Example: $(-1) ^ {1/3}$
Math definitions are based on a definite logic. What is the logic here? Can you give me some examples where it violates the equation?
I'm just a high school student b.t.w.. It would be greatly appreciated if you could describe it as simply as possible. thanks.
It's not that you can't do it (if you're willing to accept answers that are non-real complex numbers). It's that there are multiple possible answers and no obvious way to choose among those answers that preserves certain "nice" properties we want those answers to have.
That's not a problem with with positive reals. When we take a rational power $s=r^{\frac pq}$, we're really saying that $s^q=r^p$. There are multiple complex numbers $s$ (in fact, $q$ of them) that satisfy this equation, but exactly one of them will always be a positive real number and that's the "obvious" choice. Importantly, this choice lets us extend the definition of $r^t$, where $t \in \Bbb R \setminus \Bbb Q$, in a "nice" (continuous) way when $r$ is a positive real number.

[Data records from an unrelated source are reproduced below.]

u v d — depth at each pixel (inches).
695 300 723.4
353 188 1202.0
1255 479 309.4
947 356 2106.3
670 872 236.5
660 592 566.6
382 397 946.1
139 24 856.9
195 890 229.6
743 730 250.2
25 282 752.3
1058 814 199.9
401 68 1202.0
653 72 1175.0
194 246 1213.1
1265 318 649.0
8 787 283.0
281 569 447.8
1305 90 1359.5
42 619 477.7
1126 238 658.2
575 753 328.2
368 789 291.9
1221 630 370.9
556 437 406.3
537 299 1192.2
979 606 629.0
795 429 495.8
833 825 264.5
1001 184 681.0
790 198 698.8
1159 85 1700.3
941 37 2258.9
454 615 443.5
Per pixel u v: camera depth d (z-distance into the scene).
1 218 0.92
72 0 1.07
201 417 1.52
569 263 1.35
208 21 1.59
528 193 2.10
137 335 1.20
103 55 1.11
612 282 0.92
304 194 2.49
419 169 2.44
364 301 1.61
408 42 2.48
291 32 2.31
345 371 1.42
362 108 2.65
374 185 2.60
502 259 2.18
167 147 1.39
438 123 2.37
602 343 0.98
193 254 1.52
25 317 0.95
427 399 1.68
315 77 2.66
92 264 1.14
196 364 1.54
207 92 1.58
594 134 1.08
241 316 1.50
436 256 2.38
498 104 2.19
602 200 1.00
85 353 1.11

If you try this when $r$ is a negative real number, there is often no obvious choice because there are no negative real solutions for $s$ unless $q$ is odd. And it turns out that there's no choice that always lets you extend the definition of exponentiation beyond rational exponents in a "nice" way, although any choice you make will allow you to extend the definition of exponentiation to almost all complex numbers. These wrinkles are usually taught in advanced undergraduate or graduate classes, so for high school classes by far the more prudent course is to simply say "Don't do it."
$-1$ can very well be raised to some rational exponents, namely those with an odd denominator.
E.g. $(-1)^{4/7}=1$ because $(-1)^4=1^7$ and $(-1)^{3/7}=-1$ because $(-1)^3=(-1)^7$.
Irrational exponents do not allow this "trick".